Così nel 2022 è nata World4All, una startup innovativa che vuole trasformare l’accessibilità in un valore condiviso che genera impatto economico e sociale. Forte della sua esperienza nel mondo della ristorazione, Marco ha subito identificato quelle barriere che in bar, ristoranti o alberghi possono rappresentare degli ostacoli per persone con una mobilità ridotta.
Per riuscire quindi a garantire a milioni di persone l’accesso sicuro e verificato a luoghi pubblici e privati, World4all ha lanciato il suo primo round di equity crowdfunding su Mamacrowd, per espandere la propria piattaforma tecnologica e rafforzare la propria rete nel territorio italiano, con l’ambizione di uno sviluppo internazionale.

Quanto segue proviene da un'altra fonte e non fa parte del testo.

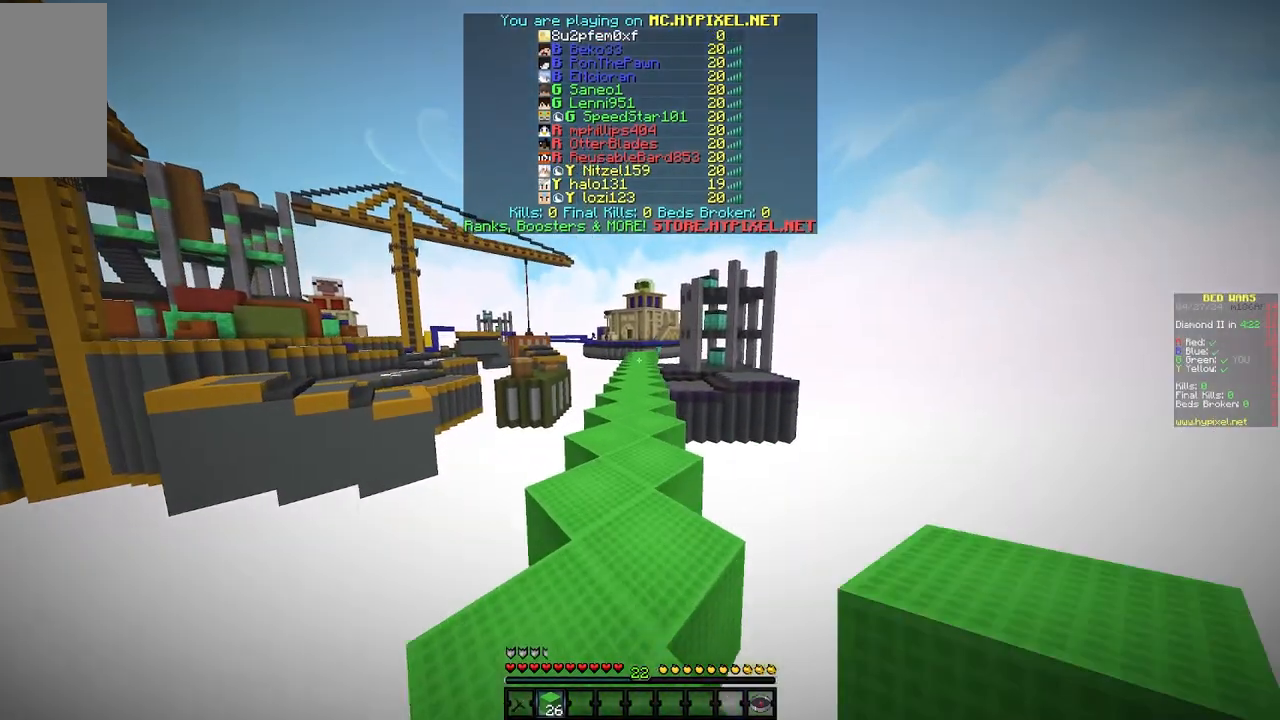
{"keys": ["w"], "mouse": ["left"], "events": []}
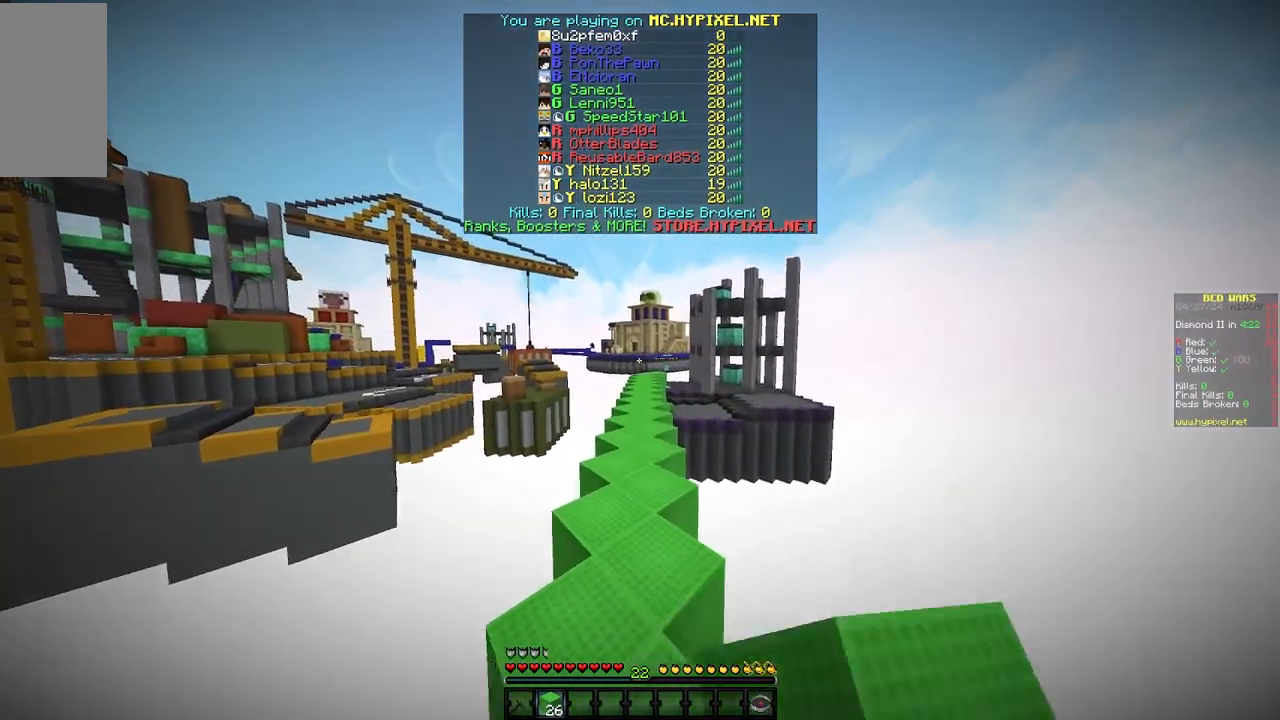
{"keys": ["w"], "mouse": [], "events": [[467, "mouse_left", "up"]]}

Condividere un’idea per un progetto di business
Alla base di World4All c’è anche l’amicizia tra Marco Bottardi e Marvin Milanese, CEO dell’agenzia di comunicazione Magma: “quando Marco è entrato in agenzia era un fiume di proposte, di energia, di carisma”, racconta Milanese, cofondatore e CEO di World4all, “ma tutte quelle idee e quello spessore avevano bisogno di struttura”.
Così dall’estate 2019 è nata una collaborazione che ha portato poi alla creazione della startup, con un approccio chiaro fin dall’inizio: non fare volontariato, ma business con un forte impatto etico. “Vedevamo un’opportunità di business importante legata a un impatto sociale enorme”, spiega Marvin: “in Italia ci sono circa 13 milioni di persone con mobilità ridotta e un miliardo nel mondo”.
“Analogamente, una persona che deve deambulare per tre mesi con le stampelle”, prosegue Marco Bottardi, “sceglierà ad esempio un hotel dove c’è un corrimano che la aiuti a fare la doccia tranquillamente”.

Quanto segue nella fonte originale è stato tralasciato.